[Excerpted records]
* start *
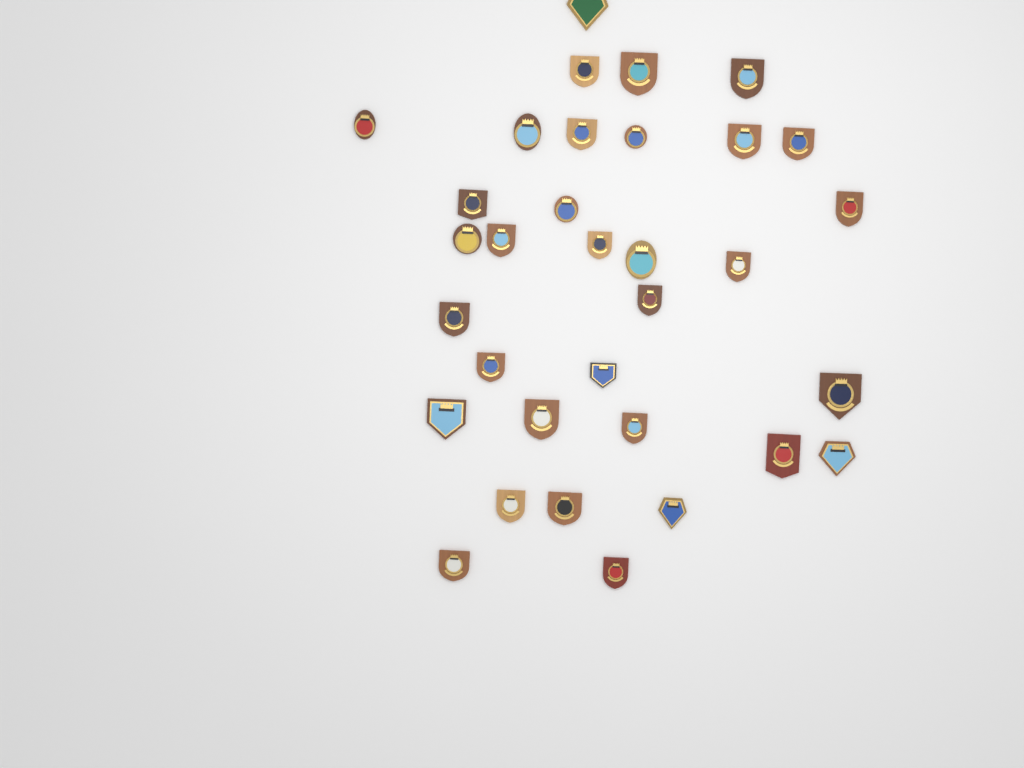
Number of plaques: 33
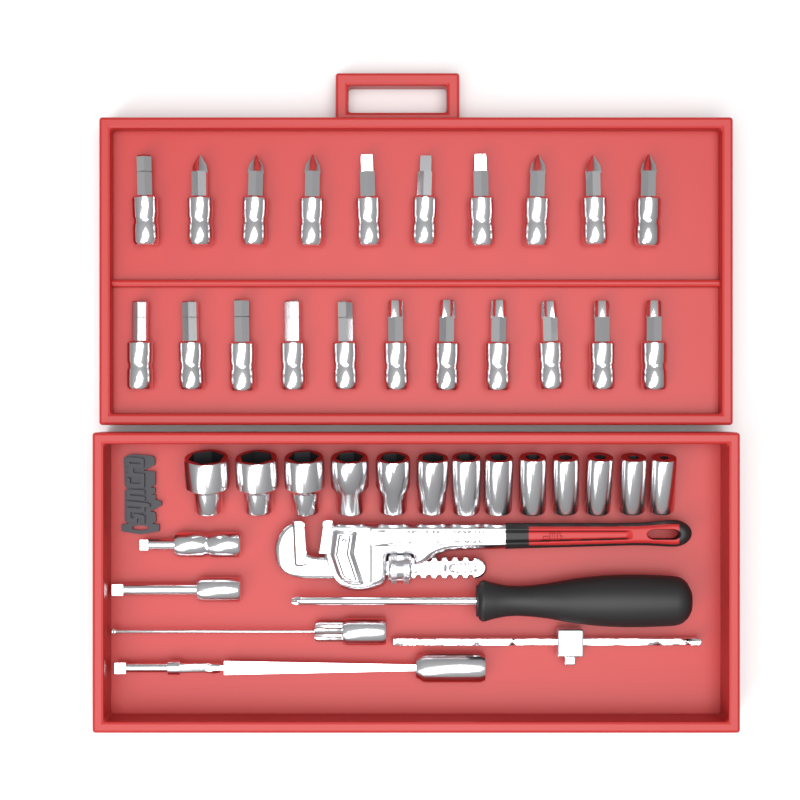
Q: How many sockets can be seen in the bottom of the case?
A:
* end *
* start *
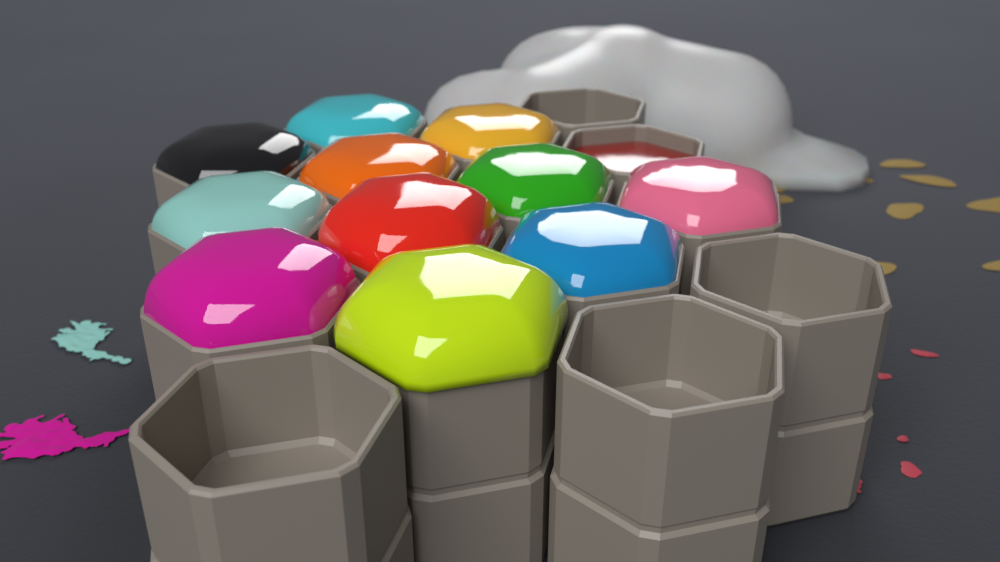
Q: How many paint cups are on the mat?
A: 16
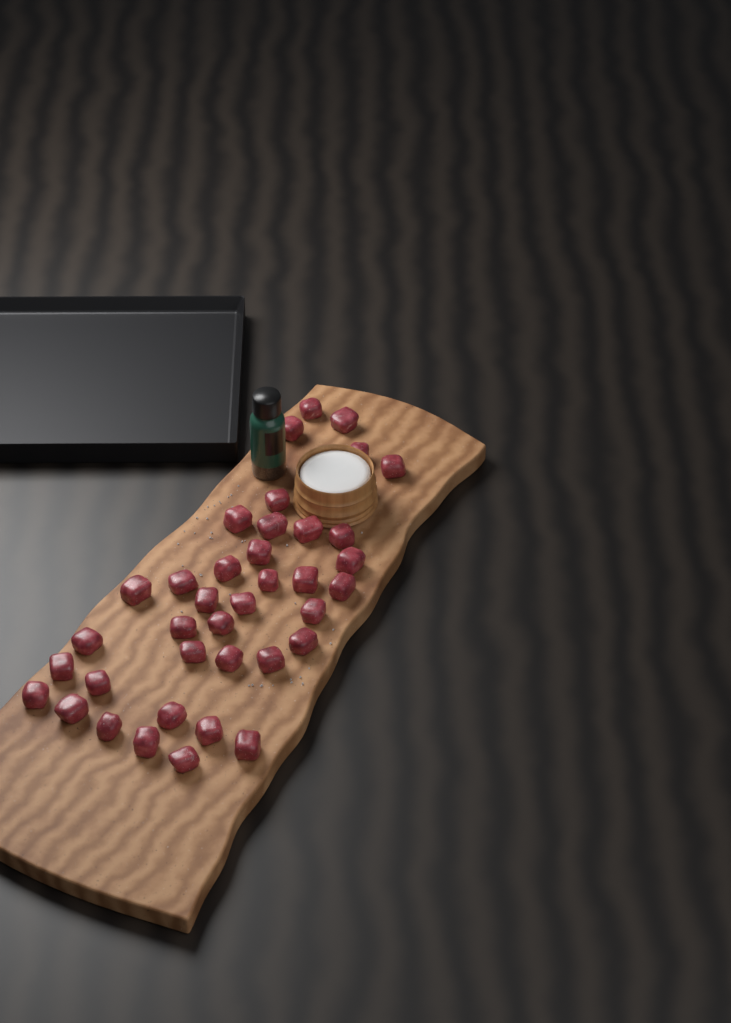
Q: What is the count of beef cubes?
* end *
* start *
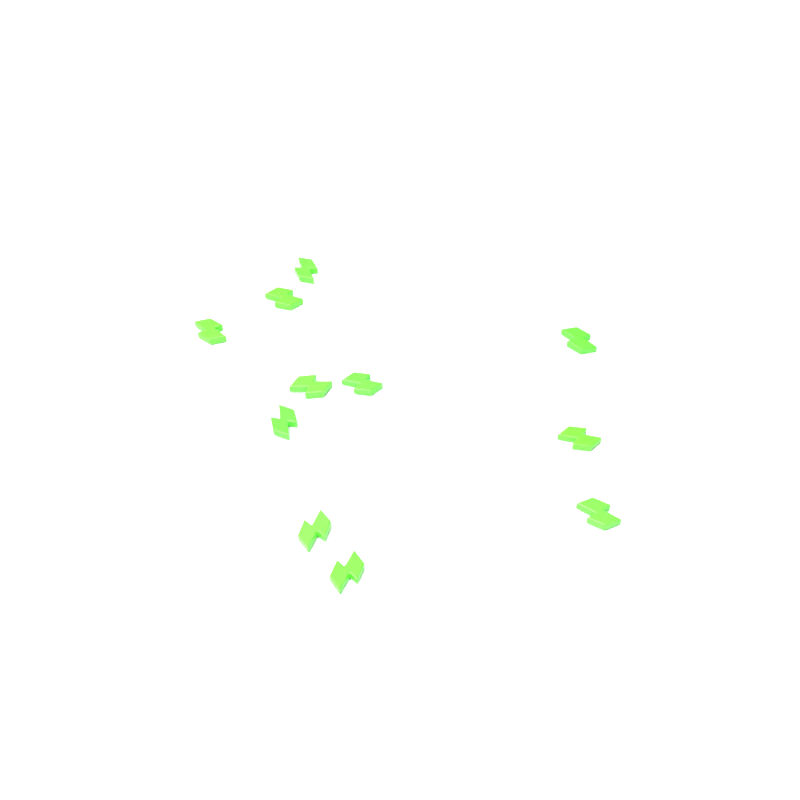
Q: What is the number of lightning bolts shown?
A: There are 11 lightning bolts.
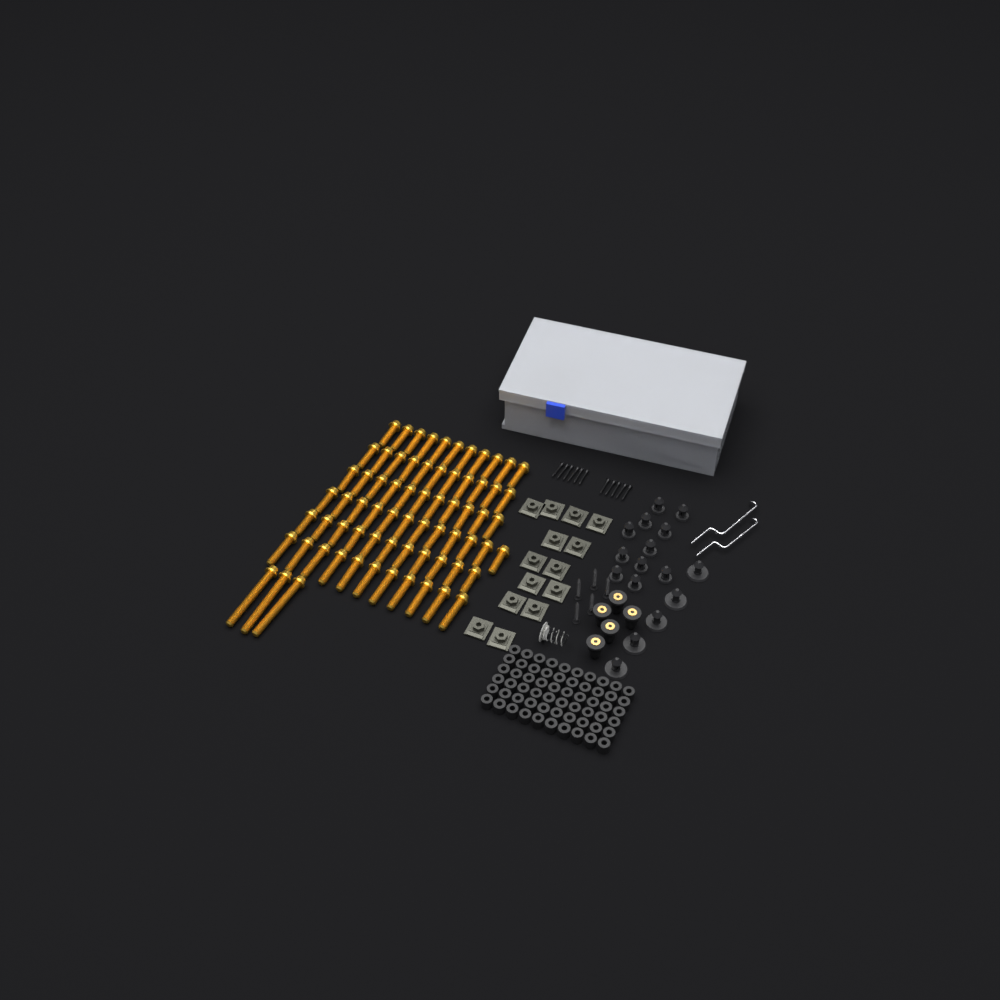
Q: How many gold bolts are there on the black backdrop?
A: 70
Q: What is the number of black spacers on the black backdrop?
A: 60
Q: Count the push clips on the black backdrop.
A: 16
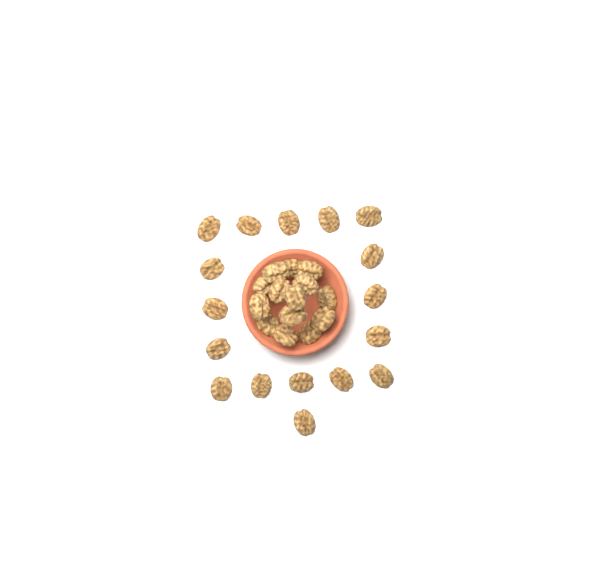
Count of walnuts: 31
* end *
[Instruction]
Between the lines holding "Q: Count the" and "Count of walnuts: 31", inclusive, swap "push clips" for "snap rivets" and keep everything else in the records the same. Give back only those lines, without the pictures.

[Output for this task]
Q: Count the snap rivets on the black backdrop.
A: 16
Count of walnuts: 31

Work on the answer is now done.